Henri Peña-Ruiz fait bien la distinction entre croyance et croyant : « La catholicophobie n’est pas un racisme, pas plus que la judaismophobie, car elles visent des croyances religieuses. L’athéophobie n’est pas non plus un délit. » Il utilise les termes qui, selon moi, sont plus appropriés pour nommer l’hostilité envers des individus en raison de leurs croyances, comme « la judéophobie et la musulmanophobie ». Mais en considérant ces derniers comme « des racismes effectifs » équivalents au racisme anti-Arabe, il brouille les perceptions et se contredit lui-même. En effet, il affirme à juste titre que « on ne peut mettre sur le même plan l’islamophobie et l’antisémitisme ».
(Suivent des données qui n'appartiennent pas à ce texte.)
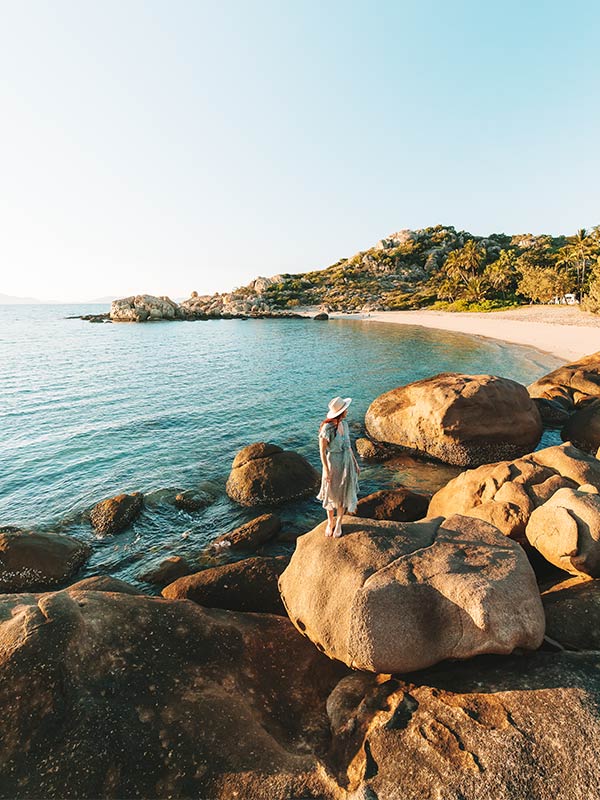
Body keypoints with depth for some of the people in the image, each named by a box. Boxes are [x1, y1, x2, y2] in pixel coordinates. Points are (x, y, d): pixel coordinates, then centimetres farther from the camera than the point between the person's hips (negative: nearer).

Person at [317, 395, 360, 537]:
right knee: (331, 494, 13)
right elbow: (322, 450, -17)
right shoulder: (327, 428, -23)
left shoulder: (344, 424, -2)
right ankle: (330, 522, 36)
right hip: (333, 463, -6)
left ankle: (339, 523, 34)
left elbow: (348, 444, 9)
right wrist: (326, 470, -18)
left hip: (347, 462, 6)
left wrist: (355, 463, 12)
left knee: (344, 494, 16)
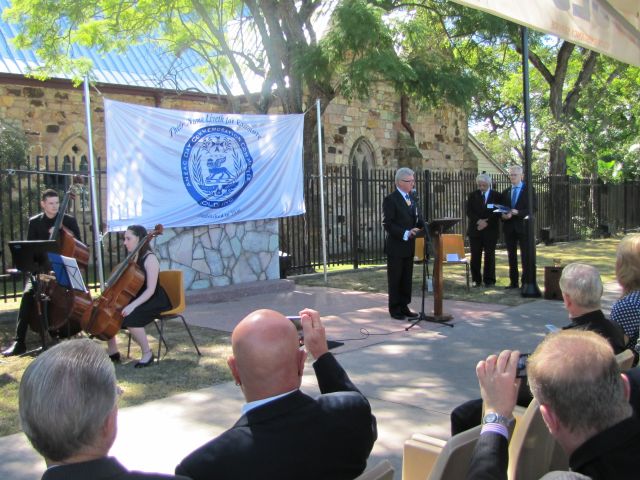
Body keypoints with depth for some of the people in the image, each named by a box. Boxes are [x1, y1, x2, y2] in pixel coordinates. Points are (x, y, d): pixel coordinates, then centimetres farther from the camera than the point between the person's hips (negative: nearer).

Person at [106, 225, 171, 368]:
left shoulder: (150, 259, -17)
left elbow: (150, 290, -24)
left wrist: (132, 305, -34)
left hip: (154, 301, -9)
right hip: (137, 298, 9)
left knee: (129, 318, -32)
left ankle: (147, 354, -14)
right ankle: (113, 352, 7)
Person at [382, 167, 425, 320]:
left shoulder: (412, 198, 13)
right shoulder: (390, 199, -11)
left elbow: (418, 219, 14)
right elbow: (388, 223, -17)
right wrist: (405, 233, -23)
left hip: (409, 245, 7)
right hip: (396, 246, -7)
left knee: (407, 278, 12)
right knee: (395, 278, 3)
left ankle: (404, 306, 21)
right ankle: (395, 309, 12)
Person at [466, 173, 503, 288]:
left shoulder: (497, 196, 4)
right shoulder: (472, 195, 9)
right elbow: (469, 212, 1)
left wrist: (487, 223, -12)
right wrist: (478, 221, -14)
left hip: (490, 229, -1)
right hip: (475, 229, 1)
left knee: (490, 255, 0)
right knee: (475, 255, -1)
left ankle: (489, 280, 8)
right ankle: (476, 279, 8)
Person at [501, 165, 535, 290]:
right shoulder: (506, 192, 14)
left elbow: (532, 208, -7)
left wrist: (517, 212, -20)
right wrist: (503, 215, -8)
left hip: (523, 227, -5)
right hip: (509, 227, 5)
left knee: (525, 256, -1)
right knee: (511, 256, 8)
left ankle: (526, 282, 4)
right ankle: (513, 282, 15)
Or, la judéophobie n’est pas synonyme de l’antisémitisme, même si la première peut être incluse dans la seconde. La judéophobie, tout comme la musulmanophobie, concerne l’hostilité envers des individus en raison de leurs croyances. L’antisémitisme est un racisme car il concerne l’hostilité envers des individus pour ce qu’ils sont en tant qu’êtres humains, peu importe leurs croyances. Dans l’Allemagne nazie par exemple, les Juifs athées ou catholiques étaient autant persécutés que les autres. Au-delà du judaïsme, l’antisémitisme s’appuie sur des caractéristiques physiques et des supposés traits de caractères comme l’appât du gain, bien loin de la religion.

La musulmanophobie, quant à elle, ne concerne pas seulement les « Arabes », mais aussi les Asiatiques (comme les Ouïghours persécutés par le gouvernement chinois), les convertis à l’islam, etc. Il est donc fondamental de distinguer la musulmanophobie du racisme. Les deux sont punis par la loi, mais ils ne sont pas synonymes. Le racisme antimusulman n’a pas plus de fondement que le racisme anticapitaliste, le racisme anticommuniste ou le racisme antivegan.